→ **Assigned task**: Type out the full set of entries again, unchanged.

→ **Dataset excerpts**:
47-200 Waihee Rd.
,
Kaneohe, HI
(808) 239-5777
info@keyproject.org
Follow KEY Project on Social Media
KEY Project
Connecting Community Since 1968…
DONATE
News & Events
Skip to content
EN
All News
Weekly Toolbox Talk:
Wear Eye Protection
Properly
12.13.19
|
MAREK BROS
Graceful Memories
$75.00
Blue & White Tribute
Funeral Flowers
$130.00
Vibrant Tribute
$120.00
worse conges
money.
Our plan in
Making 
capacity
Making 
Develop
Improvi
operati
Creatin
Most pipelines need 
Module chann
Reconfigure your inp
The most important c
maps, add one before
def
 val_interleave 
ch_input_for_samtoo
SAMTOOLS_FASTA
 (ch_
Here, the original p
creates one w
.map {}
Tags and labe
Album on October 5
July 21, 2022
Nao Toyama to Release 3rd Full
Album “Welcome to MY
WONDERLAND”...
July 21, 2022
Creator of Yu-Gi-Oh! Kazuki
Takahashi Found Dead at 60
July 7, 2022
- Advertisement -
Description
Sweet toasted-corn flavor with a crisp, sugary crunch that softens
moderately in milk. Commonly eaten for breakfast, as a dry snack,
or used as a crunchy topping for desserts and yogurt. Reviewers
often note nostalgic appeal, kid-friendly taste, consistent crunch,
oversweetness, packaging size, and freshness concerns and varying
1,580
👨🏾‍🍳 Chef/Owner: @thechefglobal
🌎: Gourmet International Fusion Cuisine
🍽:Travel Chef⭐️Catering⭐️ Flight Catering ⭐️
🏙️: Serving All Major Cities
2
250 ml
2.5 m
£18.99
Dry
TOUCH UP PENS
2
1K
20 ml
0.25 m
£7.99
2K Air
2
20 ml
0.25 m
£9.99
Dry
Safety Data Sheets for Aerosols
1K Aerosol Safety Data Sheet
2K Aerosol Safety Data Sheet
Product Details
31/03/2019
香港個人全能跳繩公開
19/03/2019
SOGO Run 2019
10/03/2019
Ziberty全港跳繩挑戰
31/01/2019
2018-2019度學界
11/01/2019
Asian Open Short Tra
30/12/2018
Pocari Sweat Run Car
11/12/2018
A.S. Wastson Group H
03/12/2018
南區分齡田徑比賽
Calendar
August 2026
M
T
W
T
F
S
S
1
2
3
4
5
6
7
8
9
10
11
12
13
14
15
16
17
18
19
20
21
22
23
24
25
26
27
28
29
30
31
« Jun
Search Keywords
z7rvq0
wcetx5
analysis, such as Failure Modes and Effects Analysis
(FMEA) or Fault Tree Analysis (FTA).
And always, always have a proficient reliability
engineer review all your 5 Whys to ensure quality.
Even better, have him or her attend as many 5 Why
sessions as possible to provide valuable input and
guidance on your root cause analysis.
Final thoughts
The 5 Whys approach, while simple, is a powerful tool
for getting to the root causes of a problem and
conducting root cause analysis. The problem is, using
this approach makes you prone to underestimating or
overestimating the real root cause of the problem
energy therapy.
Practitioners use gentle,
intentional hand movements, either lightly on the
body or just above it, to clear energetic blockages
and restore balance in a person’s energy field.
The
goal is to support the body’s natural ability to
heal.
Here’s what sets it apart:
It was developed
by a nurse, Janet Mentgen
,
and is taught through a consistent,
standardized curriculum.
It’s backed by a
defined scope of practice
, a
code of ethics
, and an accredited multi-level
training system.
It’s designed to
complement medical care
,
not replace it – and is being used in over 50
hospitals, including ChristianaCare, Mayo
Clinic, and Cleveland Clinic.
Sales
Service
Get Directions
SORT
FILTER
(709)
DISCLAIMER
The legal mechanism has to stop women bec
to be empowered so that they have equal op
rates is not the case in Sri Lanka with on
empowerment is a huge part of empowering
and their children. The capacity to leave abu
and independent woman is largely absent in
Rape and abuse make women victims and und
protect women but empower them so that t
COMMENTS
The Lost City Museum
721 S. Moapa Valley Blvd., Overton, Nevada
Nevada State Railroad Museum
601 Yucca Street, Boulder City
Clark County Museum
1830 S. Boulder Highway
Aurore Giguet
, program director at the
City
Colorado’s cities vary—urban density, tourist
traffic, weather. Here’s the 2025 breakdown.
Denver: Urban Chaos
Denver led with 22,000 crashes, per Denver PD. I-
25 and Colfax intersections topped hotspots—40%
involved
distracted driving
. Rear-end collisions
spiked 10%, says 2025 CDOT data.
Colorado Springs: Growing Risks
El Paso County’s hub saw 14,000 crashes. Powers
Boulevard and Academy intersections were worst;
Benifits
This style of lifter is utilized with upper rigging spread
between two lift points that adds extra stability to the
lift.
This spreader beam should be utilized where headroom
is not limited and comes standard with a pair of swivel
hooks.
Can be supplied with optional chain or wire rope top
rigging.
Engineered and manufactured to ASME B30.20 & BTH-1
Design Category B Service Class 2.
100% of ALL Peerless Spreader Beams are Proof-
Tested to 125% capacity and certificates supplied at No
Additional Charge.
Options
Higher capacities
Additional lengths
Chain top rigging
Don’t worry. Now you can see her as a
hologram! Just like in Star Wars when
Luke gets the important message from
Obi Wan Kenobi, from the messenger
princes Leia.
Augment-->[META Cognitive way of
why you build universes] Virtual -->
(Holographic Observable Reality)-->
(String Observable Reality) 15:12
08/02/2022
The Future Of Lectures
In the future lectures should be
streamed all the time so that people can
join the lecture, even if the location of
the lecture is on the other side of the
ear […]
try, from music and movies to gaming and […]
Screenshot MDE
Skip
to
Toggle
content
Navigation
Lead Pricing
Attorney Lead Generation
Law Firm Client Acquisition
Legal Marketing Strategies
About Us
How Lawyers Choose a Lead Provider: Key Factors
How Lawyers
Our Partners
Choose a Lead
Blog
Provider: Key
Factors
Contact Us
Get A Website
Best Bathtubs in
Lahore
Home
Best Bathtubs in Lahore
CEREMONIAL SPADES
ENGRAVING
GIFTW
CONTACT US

→ **Response to this exercise**:
47-200 Waihee Rd.
,
Kaneohe, HI
(808) 239-5777
info@keyproject.org
Follow KEY Project on Social Media
KEY Project
Connecting Community Since 1968…
DONATE
News & Events
Skip to content
EN
All News
Weekly Toolbox Talk:
Wear Eye Protection
Properly
12.13.19
|
MAREK BROS
Graceful Memories
$75.00
Blue & White Tribute
Funeral Flowers
$130.00
Vibrant Tribute
$120.00
worse conges
money.
Our plan in
Making 
capacity
Making 
Develop
Improvi
operati
Creatin
Most pipelines need 
Module chann
Reconfigure your inp
The most important c
maps, add one before
def
 val_interleave 
ch_input_for_samtoo
SAMTOOLS_FASTA
 (ch_
Here, the original p
creates one w
.map {}
Tags and labe
Album on October 5
July 21, 2022
Nao Toyama to Release 3rd Full
Album “Welcome to MY
WONDERLAND”...
July 21, 2022
Creator of Yu-Gi-Oh! Kazuki
Takahashi Found Dead at 60
July 7, 2022
- Advertisement -
Description
Sweet toasted-corn flavor with a crisp, sugary crunch that softens
moderately in milk. Commonly eaten for breakfast, as a dry snack,
or used as a crunchy topping for desserts and yogurt. Reviewers
often note nostalgic appeal, kid-friendly taste, consistent crunch,
oversweetness, packaging size, and freshness concerns and varying
1,580
👨🏾‍🍳 Chef/Owner: @thechefglobal
🌎: Gourmet International Fusion Cuisine
🍽:Travel Chef⭐️Catering⭐️ Flight Catering ⭐️
🏙️: Serving All Major Cities
2
250 ml
2.5 m
£18.99
Dry
TOUCH UP PENS
2
1K
20 ml
0.25 m
£7.99
2K Air
2
20 ml
0.25 m
£9.99
Dry
Safety Data Sheets for Aerosols
1K Aerosol Safety Data Sheet
2K Aerosol Safety Data Sheet
Product Details
31/03/2019
香港個人全能跳繩公開
19/03/2019
SOGO Run 2019
10/03/2019
Ziberty全港跳繩挑戰
31/01/2019
2018-2019度學界
11/01/2019
Asian Open Short Tra
30/12/2018
Pocari Sweat Run Car
11/12/2018
A.S. Wastson Group H
03/12/2018
南區分齡田徑比賽
Calendar
August 2026
M
T
W
T
F
S
S
1
2
3
4
5
6
7
8
9
10
11
12
13
14
15
16
17
18
19
20
21
22
23
24
25
26
27
28
29
30
31
« Jun
Search Keywords
z7rvq0
wcetx5
analysis, such as Failure Modes and Effects Analysis
(FMEA) or Fault Tree Analysis (FTA).
And always, always have a proficient reliability
engineer review all your 5 Whys to ensure quality.
Even better, have him or her attend as many 5 Why
sessions as possible to provide valuable input and
guidance on your root cause analysis.
Final thoughts
The 5 Whys approach, while simple, is a powerful tool
for getting to the root causes of a problem and
conducting root cause analysis. The problem is, using
this approach makes you prone to underestimating or
overestimating the real root cause of the problem
energy therapy.
Practitioners use gentle,
intentional hand movements, either lightly on the
body or just above it, to clear energetic blockages
and restore balance in a person’s energy field.
The
goal is to support the body’s natural ability to
heal.
Here’s what sets it apart:
It was developed
by a nurse, Janet Mentgen
,
and is taught through a consistent,
standardized curriculum.
It’s backed by a
defined scope of practice
, a
code of ethics
, and an accredited multi-level
training system.
It’s designed to
complement medical care
,
not replace it – and is being used in over 50
hospitals, including ChristianaCare, Mayo
Clinic, and Cleveland Clinic.
Sales
Service
Get Directions
SORT
FILTER
(709)
DISCLAIMER
The legal mechanism has to stop women bec
to be empowered so that they have equal op
rates is not the case in Sri Lanka with on
empowerment is a huge part of empowering
and their children. The capacity to leave abu
and independent woman is largely absent in
Rape and abuse make women victims and und
protect women but empower them so that t
COMMENTS
The Lost City Museum
721 S. Moapa Valley Blvd., Overton, Nevada
Nevada State Railroad Museum
601 Yucca Street, Boulder City
Clark County Museum
1830 S. Boulder Highway
Aurore Giguet
, program director at the
City
Colorado’s cities vary—urban density, tourist
traffic, weather. Here’s the 2025 breakdown.
Denver: Urban Chaos
Denver led with 22,000 crashes, per Denver PD. I-
25 and Colfax intersections topped hotspots—40%
involved
distracted driving
. Rear-end collisions
spiked 10%, says 2025 CDOT data.
Colorado Springs: Growing Risks
El Paso County’s hub saw 14,000 crashes. Powers
Boulevard and Academy intersections were worst;
Benifits
This style of lifter is utilized with upper rigging spread
between two lift points that adds extra stability to the
lift.
This spreader beam should be utilized where headroom
is not limited and comes standard with a pair of swivel
hooks.
Can be supplied with optional chain or wire rope top
rigging.
Engineered and manufactured to ASME B30.20 & BTH-1
Design Category B Service Class 2.
100% of ALL Peerless Spreader Beams are Proof-
Tested to 125% capacity and certificates supplied at No
Additional Charge.
Options
Higher capacities
Additional lengths
Chain top rigging
Don’t worry. Now you can see her as a
hologram! Just like in Star Wars when
Luke gets the important message from
Obi Wan Kenobi, from the messenger
princes Leia.
Augment-->[META Cognitive way of
why you build universes] Virtual -->
(Holographic Observable Reality)-->
(String Observable Reality) 15:12
08/02/2022
The Future Of Lectures
In the future lectures should be
streamed all the time so that people can
join the lecture, even if the location of
the lecture is on the other side of the
ear […]
try, from music and movies to gaming and […]
Screenshot MDE
Skip
to
Toggle
content
Navigation
Lead Pricing
Attorney Lead Generation
Law Firm Client Acquisition
Legal Marketing Strategies
About Us
How Lawyers Choose a Lead Provider: Key Factors
How Lawyers
Our Partners
Choose a Lead
Blog
Provider: Key
Factors
Contact Us
Get A Website
Best Bathtubs in
Lahore
Home
Best Bathtubs in Lahore
CEREMONIAL SPADES
ENGRAVING
GIFTW
CONTACT US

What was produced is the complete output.